A día de hoy, el ciclismo profesional está dominado por unos pocos equipos. UAE Team Emirates - XRG, Visma - Lease a Bike,
Red Bull - BORA - hansgrohe, INEOS y Lidl-Trek son los gigantes del World Tour, sobre todo por su poder financiero. Esto, para muchos expertos, es el gran problema que este deporte está soportando en la actualidad, como antes lo fue el doping de los ciclistas.
El próximo desafío existencial del ciclismo profesional puede que no sea fisiológico, tecnológico ni táctico. Según
Jan Bakelants, es financiero, y sus consecuencias podrían redefinir silenciosamente el equilibrio competitivo del pelotón durante una generación.
En conversación con Het Laatste Nieuws, el exganador de etapa del
Tour de Francia trazó una comparación tajante entre el pasado y el presente del deporte, y sostuvo que el pelotón vuelve a deslizarse hacia una fractura conocida. “Estamos otra vez camino de un pelotón a dos velocidades”, dijo Bakelants. “Antes la diferencia la provocaba el dopaje. Ahora lo provoca el dopaje financiero”.
La preocupación de Bakelants no se centra en los cambios individuales de equipo, sino en la facilidad con la que las escuadras más ricas desmantelan proyectos modestos. El sistema de traspasos actual, argumenta, se parece cada vez más al del fútbol y menos al ecosistema histórico del ciclismo, con cláusulas de rescisión y músculo económico imponiéndose al desarrollo a largo plazo.
Los equipos con presupuestos ajustados son especialmente vulnerables. Cuando un corredor rinde por encima de lo esperado, retenerlo deja de ser un reto deportivo para convertirse en una imposibilidad económica. A juicio de Bakelants, esa dinámica amenaza el sentido mismo de la paridad en el WorldTour y permite a las organizaciones más fuertes acumular talento con mínima resistencia.
Bakelants se retiró al final de la temporada 2022
El peligro, sugiere Bakelants, es estructural más que coyuntural. Los equipos dependientes del patrocinio necesitan visibilidad para sobrevivir, pero esta se complica cuando el talento asciende de forma sistemática hacia arriba. Los patrocinadores, señala, esperan retorno, y una exposición menguante debilita todo el modelo.
Ese desequilibrio se retroalimenta. Cada vez más, los corredores prefieren liderazgos compartidos en bloques dominantes antes que responsabilidad plena en otros destinos, incluso estando ambos en el mismo nivel WorldTour.

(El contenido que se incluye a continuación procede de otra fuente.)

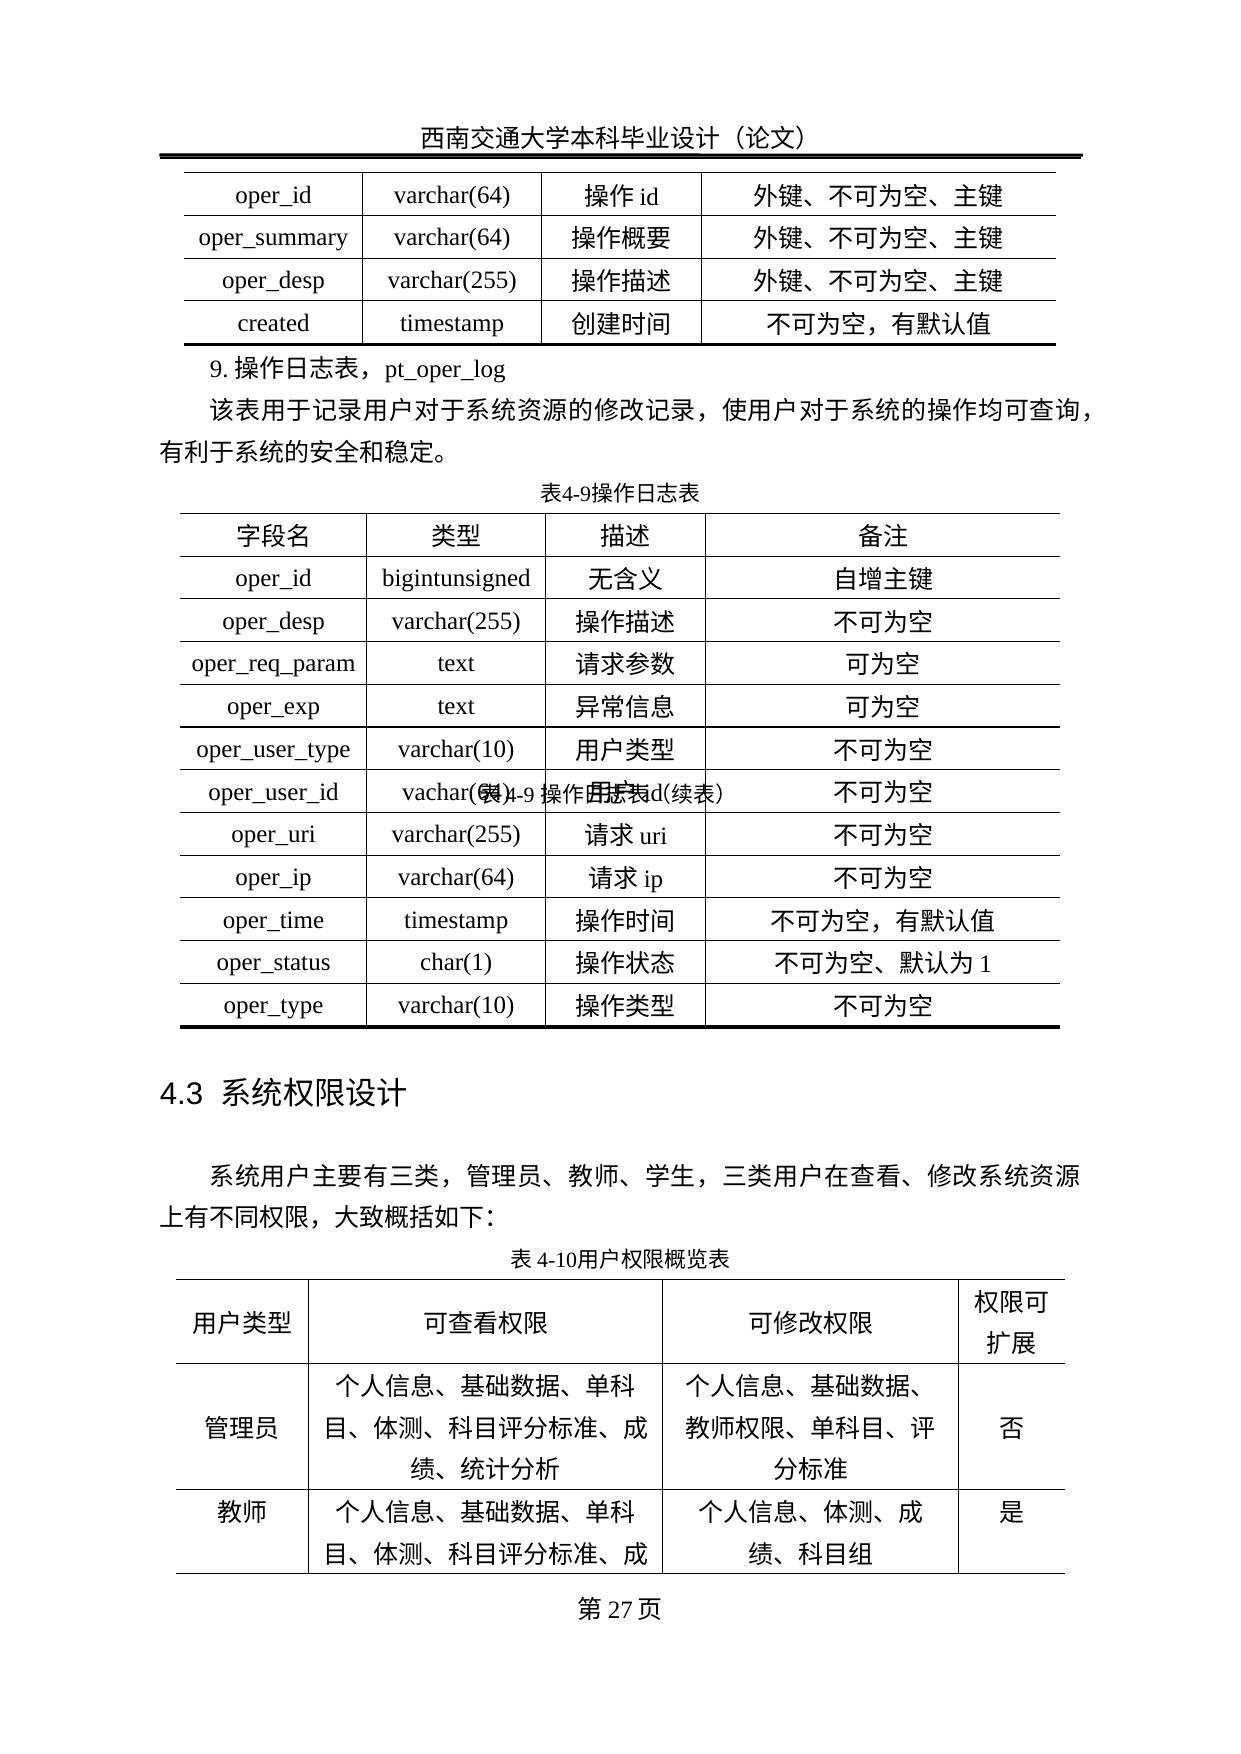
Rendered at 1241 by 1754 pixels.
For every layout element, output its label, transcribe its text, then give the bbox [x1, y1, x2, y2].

table_cell oper_status [180, 941, 366, 983]
table_cell 操作状态 [546, 941, 705, 983]
table_cell timestamp [367, 898, 545, 940]
table_cell oper_req_param [180, 642, 366, 684]
table_header 字段名 [180, 514, 366, 556]
table_cell varchar(10) [367, 984, 545, 1025]
table_cell oper_desp [184, 259, 362, 300]
table_cell 可为空 [706, 642, 1060, 684]
table_cell oper_desp [180, 599, 366, 641]
table_cell char(1) [367, 941, 545, 983]
table_header 描述 [546, 514, 705, 556]
table_cell 用户id [546, 770, 705, 812]
table_cell oper_user_id [180, 770, 366, 812]
table_cell 操作时间 [546, 898, 705, 940]
table_cell 外键、不可为空、主键 [702, 173, 1056, 215]
table_cell text [367, 685, 545, 726]
table_cell 不可为空，有默认值 [702, 301, 1056, 343]
table_cell 请求uri [546, 813, 705, 854]
table_cell 操作描述 [546, 599, 705, 641]
table_cell 异常信息 [546, 685, 705, 726]
table_cell 教师 [176, 1490, 308, 1573]
table_cell varchar(255) [363, 259, 541, 300]
table_cell 可为空 [706, 685, 1060, 726]
table_cell 创建时间 [542, 301, 701, 343]
table_cell varchar(255) [367, 813, 545, 854]
text 表4-9操作日志表 [159, 471, 1081, 513]
table_cell oper_exp [180, 685, 366, 726]
table_cell varchar(64) [363, 173, 541, 215]
table_cell 无含义 [546, 557, 705, 598]
table_cell 个人信息、基础数据、单科目、体测、科目评分标准、成绩、统计分析 [309, 1364, 662, 1489]
table_cell 外键、不可为空、主键 [702, 216, 1056, 258]
text 该表用于记录用户对于系统资源的修改记录，使用户对于系统的操作均可查询，有利于系统的安全和稳定。 [159, 388, 1081, 471]
list 操作日志表，pt_oper_log [159, 346, 1081, 388]
text 表 4-10用户权限概览表 [159, 1237, 1081, 1278]
table_cell varchar(64) [363, 216, 541, 258]
table_cell varchar(10) [367, 728, 545, 769]
table_header 备注 [706, 514, 1060, 556]
table_cell varchar(64) [367, 856, 545, 897]
table_cell text [367, 642, 545, 684]
table_header 用户类型 [176, 1280, 308, 1363]
table_cell created [184, 301, 362, 343]
table_cell oper_time [180, 898, 366, 940]
table_cell oper_ip [180, 856, 366, 897]
table_cell 请求参数 [546, 642, 705, 684]
table_cell 用户类型 [546, 728, 705, 769]
table_cell 不可为空，有默认值 [706, 898, 1060, 940]
table_cell vachar(64) [367, 770, 545, 812]
subtitle 系统权限设计 [159, 1049, 1081, 1133]
table_cell 管理员 [176, 1364, 308, 1489]
table_header 权限可扩展 [959, 1280, 1065, 1363]
table_cell 不可为空、默认为1 [706, 941, 1060, 983]
table_cell 不可为空 [706, 856, 1060, 897]
table_cell bigintunsigned [367, 557, 545, 598]
table_header 可修改权限 [663, 1280, 958, 1363]
table_cell oper_id [180, 557, 366, 598]
text 系统用户主要有三类，管理员、教师、学生，三类用户在查看、修改系统资源上有不同权限，大致概括如下： [159, 1153, 1081, 1237]
table_header 类型 [367, 514, 545, 556]
table_cell oper_uri [180, 813, 366, 854]
table_header 可查看权限 [309, 1280, 662, 1363]
table_cell 否 [959, 1364, 1065, 1489]
table_cell 操作id [542, 173, 701, 215]
table_cell 不可为空 [706, 984, 1060, 1025]
table_cell 个人信息、体测、成绩、科目组 [663, 1490, 958, 1573]
table_cell varchar(255) [367, 599, 545, 641]
table_cell 操作类型 [546, 984, 705, 1025]
table_cell 不可为空 [706, 770, 1060, 812]
table_cell 自增主键 [706, 557, 1060, 598]
table_cell timestamp [363, 301, 541, 343]
table_cell 是 [959, 1490, 1065, 1573]
table_cell oper_type [180, 984, 366, 1025]
table_cell 不可为空 [706, 728, 1060, 769]
table_cell oper_summary [184, 216, 362, 258]
table_cell 请求ip [546, 856, 705, 897]
table_cell 个人信息、基础数据、教师权限、单科目、评分标准 [663, 1364, 958, 1489]
table_cell oper_id [184, 173, 362, 215]
table_cell 操作描述 [542, 259, 701, 300]
table_cell 操作概要 [542, 216, 701, 258]
table_cell 不可为空 [706, 599, 1060, 641]
table_cell oper_user_type [180, 728, 366, 769]
table_cell 外键、不可为空、主键 [702, 259, 1056, 300]
table_cell 不可为空 [706, 813, 1060, 854]
table_cell 个人信息、基础数据、单科目、体测、科目评分标准、成绩、统计分析、科目组 [309, 1490, 662, 1573]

“Si puedes correr en Visma,
UAE Team Emirates - XRG, Lidl-Trek, Red Bull - BORA - hansgrohe, INEOS Grenadiers y ahora también Decathlon CMA CGM, tu vida es muy distinta a la de correr en Lotto-Intermarche”, explicó Bakelants. “Y eso también es un equipo World Tour”.

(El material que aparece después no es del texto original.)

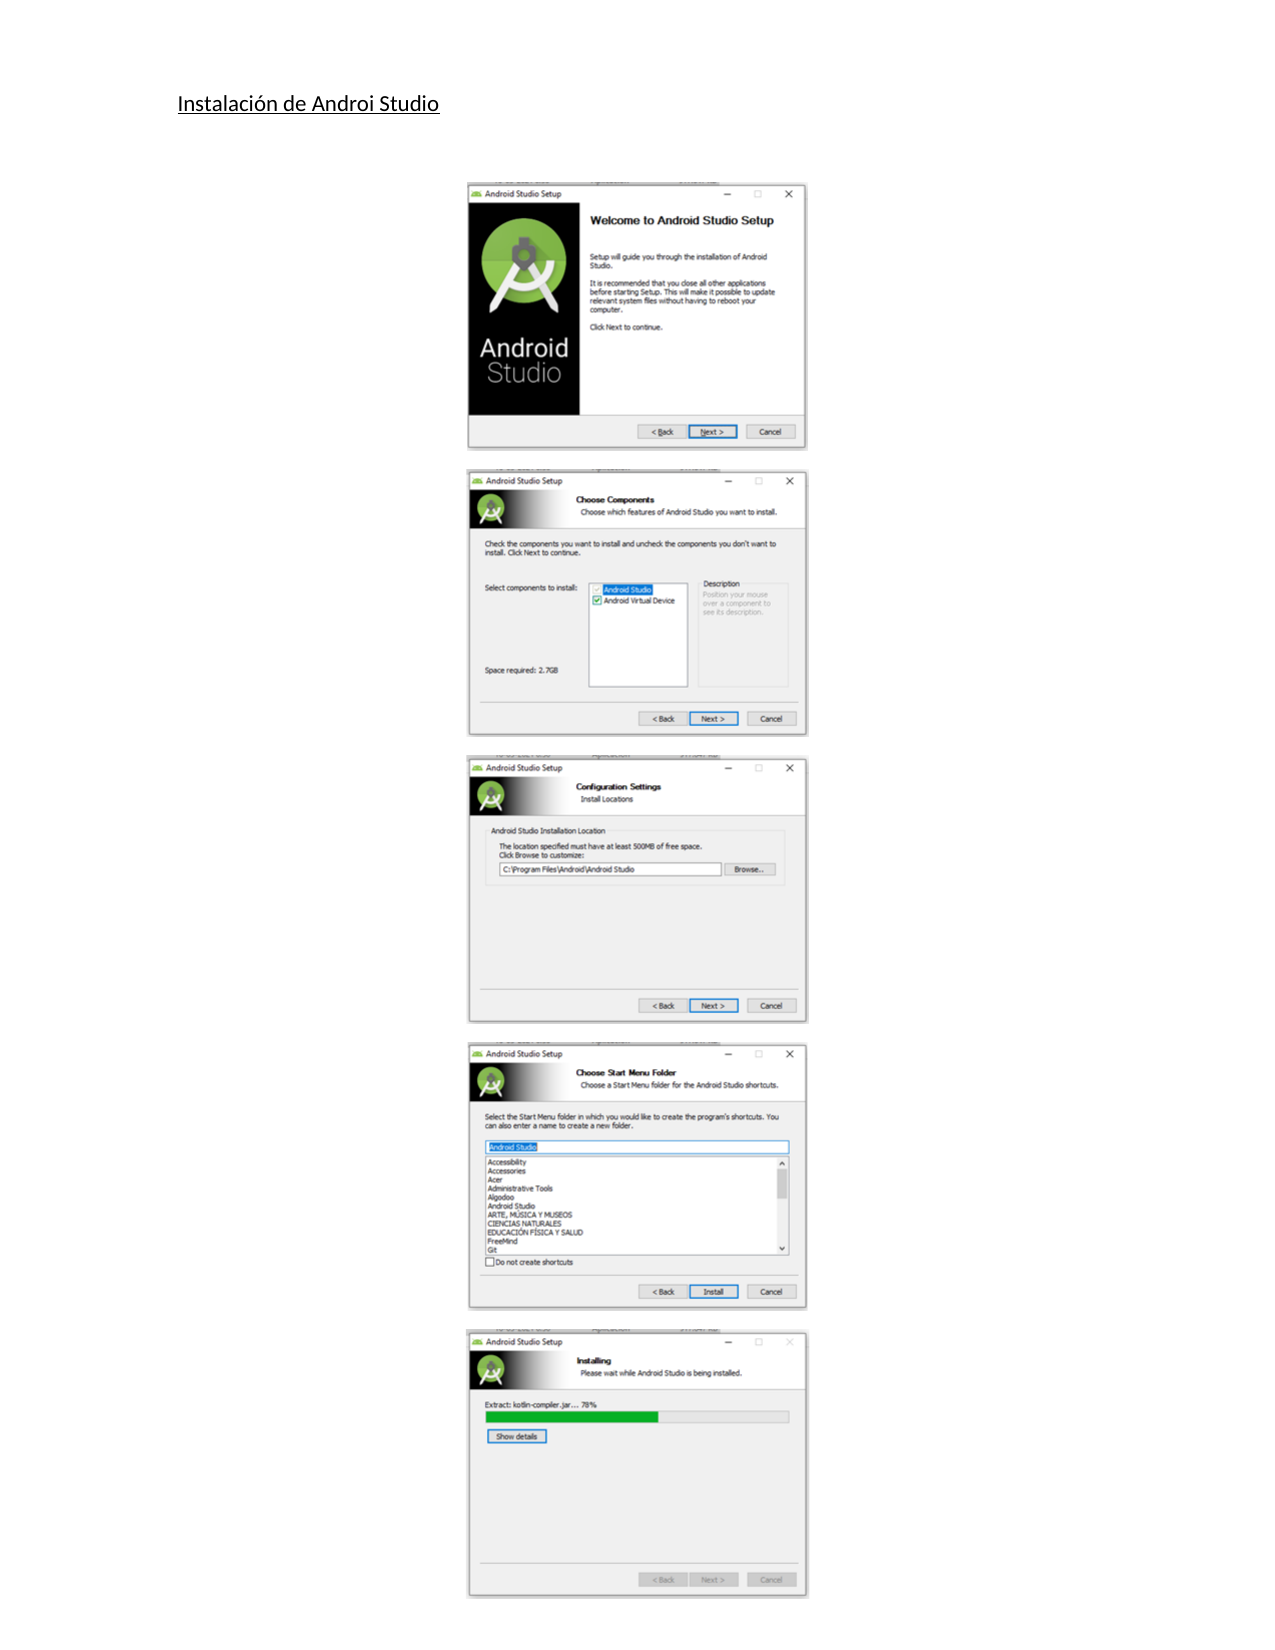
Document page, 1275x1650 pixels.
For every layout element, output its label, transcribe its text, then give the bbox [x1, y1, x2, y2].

picture [466, 755, 809, 1024]
picture [467, 1042, 808, 1311]
picture [466, 469, 809, 737]
text Instalación de Androi Studio [177, 89, 1098, 117]
picture [467, 182, 808, 451]
picture [465, 1329, 810, 1599]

Los números lo subrayan. Un traspaso de varios millones puede ser un porcentaje asumible del presupuesto de un súper equipo, mientras que devora un cuarto de los recursos anuales de una escuadra pequeña. “Ese es exactamente mi punto”, dijo Bakelants. “Está emergiendo un enorme desequilibrio de presupuestos dentro del pelotón”.

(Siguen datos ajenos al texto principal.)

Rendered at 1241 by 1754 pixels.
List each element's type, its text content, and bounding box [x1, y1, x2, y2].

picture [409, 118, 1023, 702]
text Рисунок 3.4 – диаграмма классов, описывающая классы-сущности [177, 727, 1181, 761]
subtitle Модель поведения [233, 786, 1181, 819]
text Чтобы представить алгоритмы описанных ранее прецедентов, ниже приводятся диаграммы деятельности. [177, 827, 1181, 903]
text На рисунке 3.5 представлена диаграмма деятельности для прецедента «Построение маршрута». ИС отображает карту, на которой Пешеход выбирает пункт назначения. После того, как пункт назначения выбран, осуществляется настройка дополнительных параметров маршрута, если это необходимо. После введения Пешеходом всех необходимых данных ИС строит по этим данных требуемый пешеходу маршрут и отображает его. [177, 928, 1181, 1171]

Lecciones de Van der Poel y Alpecin
Bakelants señala a Alpecin - Premier Tech como prueba de que los modelos alternativos pueden funcionar, pero solo bajo circunstancias que ya no existen. Su apuesta temprana por Mathieu van der Poel permitió un crecimiento orgánico antes de que el mercado de fichajes hiperagresivo actual se asentara del todo.
Ese timing, sostiene, fue decisivo. “Cuando él irrumpió plenamente en carretera, la práctica que ahora se está generalizando aún no estaba realmente instaurada”, dijo Bakelants. En el contexto actual, esa paciencia difícilmente tendría premio. “Si Mathieu van der Poel hubiese ganado ahora su primera gran clásica, un equipo oportunista como INEOS o Lidl-Trek habría saltado con una oferta astronómica”.
La diferencia, cree Bakelants, es que el ciclismo ha perdido sus mecanismos naturales de protección. Donde antes primaban desarrollo, lealtad y progresión gradual, el poder de compra bruto dicta cada vez más los desenlaces.
Bakelants no sostiene que el dominio de los equipos fuertes sea nuevo, sino que los mecanismos que lo explican han cambiado de forma preocupante. Sin salvaguardas, teme que el ciclismo consolide desigualdades tan profundas que la movilidad ascendente pase a ser la excepción.
La encrucijada que describe no es solo financiera, sino también filosófica. Que el deporte decida corregir ese desequilibrio, o asumirlo, puede determinar cuán competitivo seguirá siendo el ciclismo profesional en la próxima década.